Tuesday, June 25, 2013

As You Like It – Act Three – “… sell while you can; you are not for all markets.”

As You Like It – Act Three – “… sell while you can; you are not for all markets.”

This act of ‘As You Like It’ is one that can get confusing when you think about it too much. So don’t. It would have even more confusing for an Elizabethan audience who would see a boy playing a woman who pretends to be an educated country man who in trying to win the heart of another man (a real one), by having that man pretend that he (who is really a she) is the woman the real man loves, whilst fighting off the affections of a real country lass who has fallen in love with the young man who is really a woman pretending to be a man but is in fact played by a boy.

So, with this in the wings, of course the act starts simply with Duke Frederick who want to locate Orlando.

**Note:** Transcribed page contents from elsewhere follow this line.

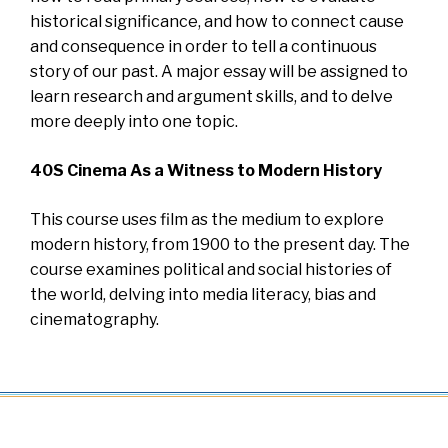
historical significance, and how to connect cause
and consequence in order to tell a continuous
story of our past. A major essay will be assigned to
learn research and argument skills, and to delve
more deeply into one topic.
40S Cinema As a Witness to Modern History
This course uses film as the medium to explore
modern history, from 1900 to the present day. The
course examines political and social histories of
the world, delving into media literacy, bias and
cinematography.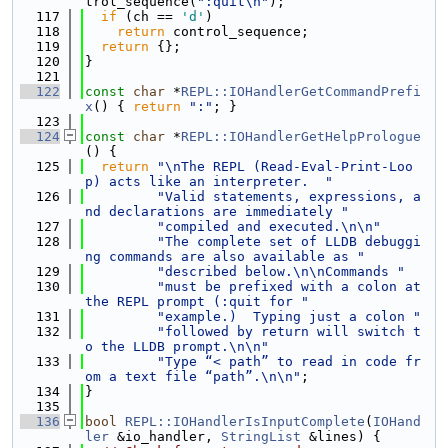
trol_sequence(
":quit\n"
);
  117
if
 (ch == 
'd'
)
  118
return
 control_sequence;
  119
return
 {};
  120
}
  121
  122
const
char
 *
REPL::IOHandlerGetCommandPrefi
x
() { 
return
":"
; }
  123
  124
const
char
 *
REPL::IOHandlerGetHelpPrologue
() {
  125
return
"\nThe REPL (Read-Eval-Print-Loo
p) acts like an interpreter.  "
  126
"Valid statements, expressions, a
nd declarations are immediately "
  127
"compiled and executed.\n\n"
  128
"The complete set of LLDB debuggi
ng commands are also available as "
  129
"described below.\n\nCommands "
  130
"must be prefixed with a colon at 
the REPL prompt (:quit for "
  131
"example.)  Typing just a colon "
  132
"followed by return will switch t
o the LLDB prompt.\n\n"
  133
"Type “< path” to read in code fr
om a text file “path”.\n\n"
;
  134
}
  135
  136
bool
REPL::IOHandlerIsInputComplete
(
IOHand
ler
 &io_handler, 
StringList
 &lines) {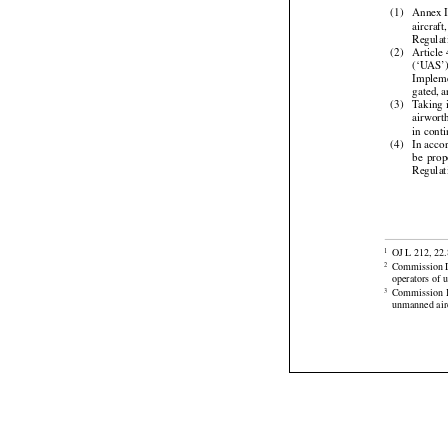
Whereas:


(1)
Annex I
aircraft

Regulat

(2)
Article
(‘UAS’


Implem



gated,
 
(3)
Taking
airwort

in cont


(4)
In acco
be  pro
Regulat


OJ L 212, 22.
1
Commission D
2



operators of 
Commission
3
unmanned airc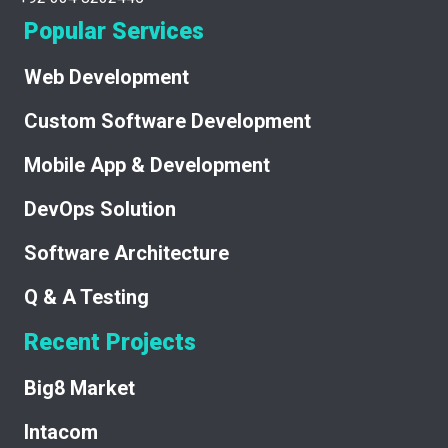
Popular Services
Web Development
Custom Software Development
Mobile App & Development
DevOps Solution
Software Architecture
Q & A Testing
Recent Projects
Big8 Market
Intacom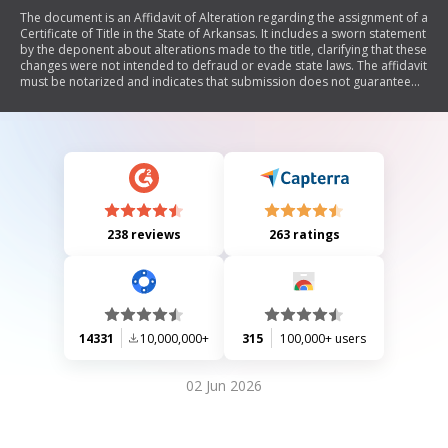
The document is an Affidavit of Alteration regarding the assignment of a
Certificate of Title in the State of Arkansas. It includes a sworn statement
by the deponent about alterations made to the title, clarifying that these
changes were not intended to defraud or evade state laws. The affidavit
must be notarized and indicates that submission does not guarantee
issuance of a new title.
238 reviews
263 ratings
14331
10,000,000+
315
100,000+ users
02 Jun 2026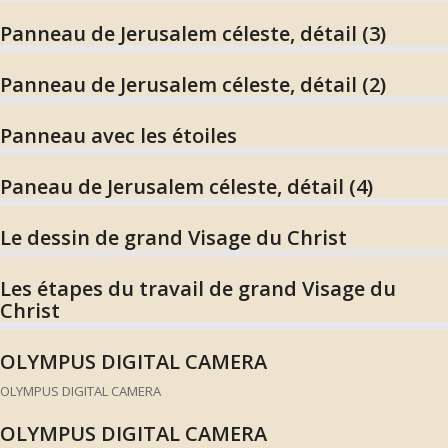
Panneau de Jerusalem céleste, détail (3)
Panneau de Jerusalem céleste, détail (2)
Panneau avec les étoiles
Paneau de Jerusalem céleste, détail (4)
Le dessin de grand Visage du Christ
Les étapes du travail de grand Visage du
Christ
OLYMPUS DIGITAL CAMERA
OLYMPUS DIGITAL CAMERA
OLYMPUS DIGITAL CAMERA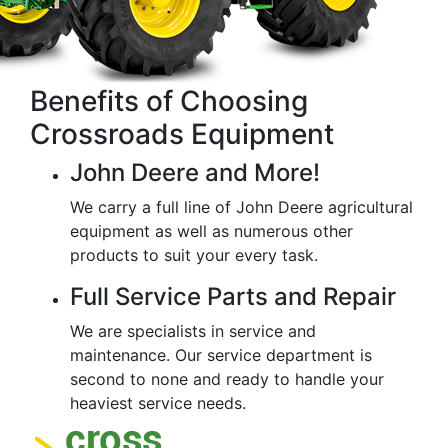
Benefits of Choosing
Crossroads Equipment
John Deere and More!
We carry a full line of John Deere agricultural
equipment as well as numerous other
products to suit your every task.
Full Service Parts and Repair
We are specialists in service and
maintenance. Our service department is
second to none and ready to handle your
heaviest service needs.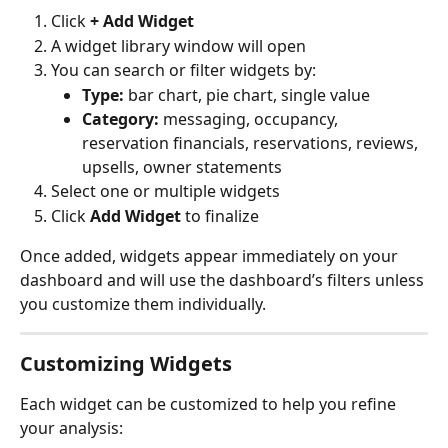
Click 
+ Add Widget
A widget library window will open
You can search or filter widgets by:
Type:
 bar chart, pie chart, single value
Category:
 messaging, occupancy, 
reservation financials, reservations, reviews, 
upsells, owner statements
Select one or multiple widgets
Click 
Add Widget
 to finalize
Once added, widgets appear immediately on your 
dashboard and will use the dashboard’s filters unless 
you customize them individually.
Customizing Widgets
Each widget can be customized to help you refine 
your analysis: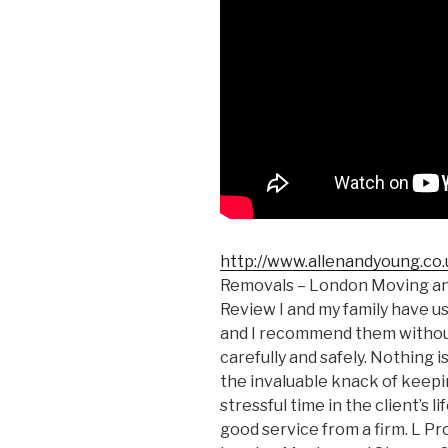
http://www.allenandyoung.co.
Removals – London Moving a
Review I and my family have u
and I recommend them without
carefully and safely. Nothing i
the invaluable knack of keepin
stressful time in the client’s li
good service from a firm. L Pr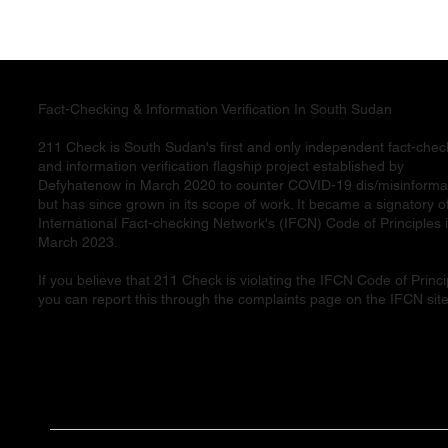
Fact-Checking & Information Verification In South Sudan
211 Check is South Sudan's first and only independent fact-chec
and information verification flagship project established by
Defyhatenow in March 2020 to counter COVID-19 dis/misinforma
but has since grown in its scope of work. It became a signatory o
International Fact-checking Network's (IFCN) Code of Principles 
March 2023.
If you believe that 211 Check is violating the IFCN Code of Princi
you can report this through the complaints page on the IFCN site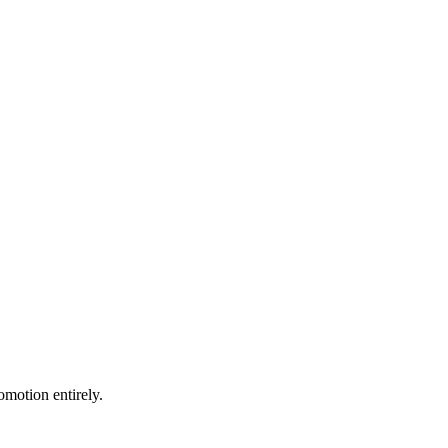
motion entirely.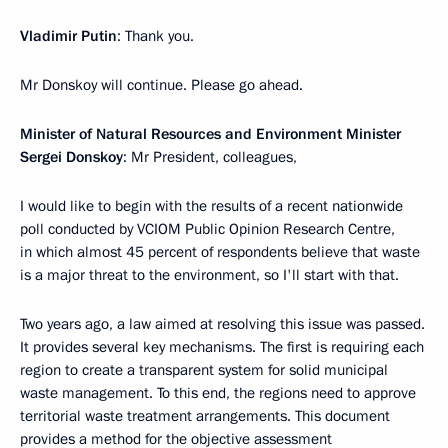
Vladimir Putin
: Thank you.
Mr Donskoy will continue. Please go ahead.
Minister of Natural Resources and Environment Minister
Sergei Donskoy
: Mr President, colleagues,
I would like to begin with the results of a recent nationwide
poll conducted by VCIOM Public Opinion Research Centre,
in which almost 45 percent of respondents believe that waste
is a major threat to the environment, so I'll start with that.
Two years ago, a law aimed at resolving this issue was passed.
It provides several key mechanisms. The first is requiring each
region to create a transparent system for solid municipal
waste management. To this end, the regions need to approve
territorial waste treatment arrangements. This document
provides a method for the objective assessment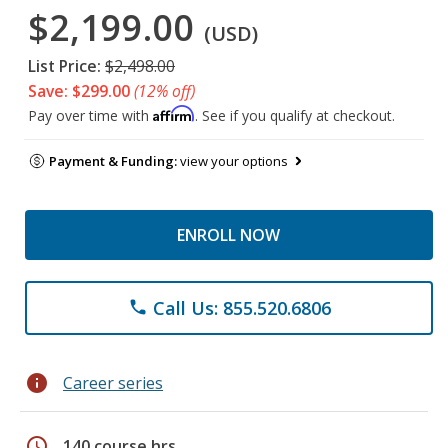
$2,199.00
(USD)
List Price:
$2,498.00
Save: $299.00
(12% off)
Affirm
Pay over time with
. See if you qualify at checkout.
Payment & Funding:
view your options
ENROLL NOW
Call Us: 855.520.6806
phone
info
Career series
schedule
140 course hrs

The Duke finally decides that threats work and says he will take all of Oliver’s land and fortune unless he is able to find Orlando within a year.
Meanwhile, Orlando is using his time well, running throughout the forest putting love poems to Rosalind on every tree. Corin and Touchstone enter and do not notice the verse vines choking the forestry because they are comparing court life to country life.
Ganymede, who is really the fair maid Rosalind in disguise enters, reads one of love poems naming her Rosalind with out knowing who has written them. Touchstone mocks the verse, with rude and crude and sometimes clever metaphors. Aliena, who is really Celia in disguise, enters and she knows that Orlando has written the poems. She teases Rosalind before finally telling her that her love is in the forest, turning every tree into a distribution network for his verse. Rosalind is, needless to say, reduced to the status of a love-smitten school girl.
Orlando and Jaques enter and Celia and Rosalind hide themselves away and listen to the conversation. Jaques rebukes Orlando for his defiling of the trees with sentimental love verse and Orlando mocks Jaques’s melancholic demeanour. Jacques exits and Rosalind dressed as Ganymede confronts Orlando and claims that she can cure him of his love if he was to pretend that he, Ganymede, is Orlando’s true love Rosalind (who in fact she really is). “I would cure you if you would but call me Rosalind and come every day to my cot, and woo me.“ Orlando bizarrely agrees.
Love is certainly in the air in Arden for we next comes across Touchstone and Audrey, a goat keeper and Touchstone is trying to either woo her. Jacques is secretly eavesdropping. When Oliver Martext, who Touchstone has pre-arranged with to perform a wedding ceremony, we know Touchstone seems serious. Oliver Martext requires someone to give away the woman and suddenly Jacques appears. Eventually Jacques convinces Touchstone that this ceremony and this vicar would make for an ill wedding and an ill-fated marriage and the three leave a rather perplexed Oliver Martext alone – a vicar with no purpose.
Orlando doesn’t keep his first date or rather his first lesson in falling out of love. Rosalind is very upset and Celia’s attempts to placate her by telling her that Orlando is untruthful and looks like Judas, doesn’t really help. Then Corin enters and they then witness the love-struck country lad Silvius being rejected by his love Phoebe. Phoebe mocks and ridicules Silvius so eventually Rosalind, dressed as Ganymede decides to intervene and chastise Phoebe, claiming that because she is ill mannered and lacks beauty that she is very lucky to have the love of an honest man such as Silvius. Phoebe definitely needs therapy because when she is put down by a person she thinks is a young man, she falls instantly in love with him. As Rosalind and Celia exit, Phoebe (who probably can’t write herself) is trying to get Silvius to write for her what she claims will be “a very taunting letter” to Ganymede. We know otherwise and the plot becomes as thick as the Forest of Arden was, before the Romans and medieval woodcutters became a little over enthusiastic.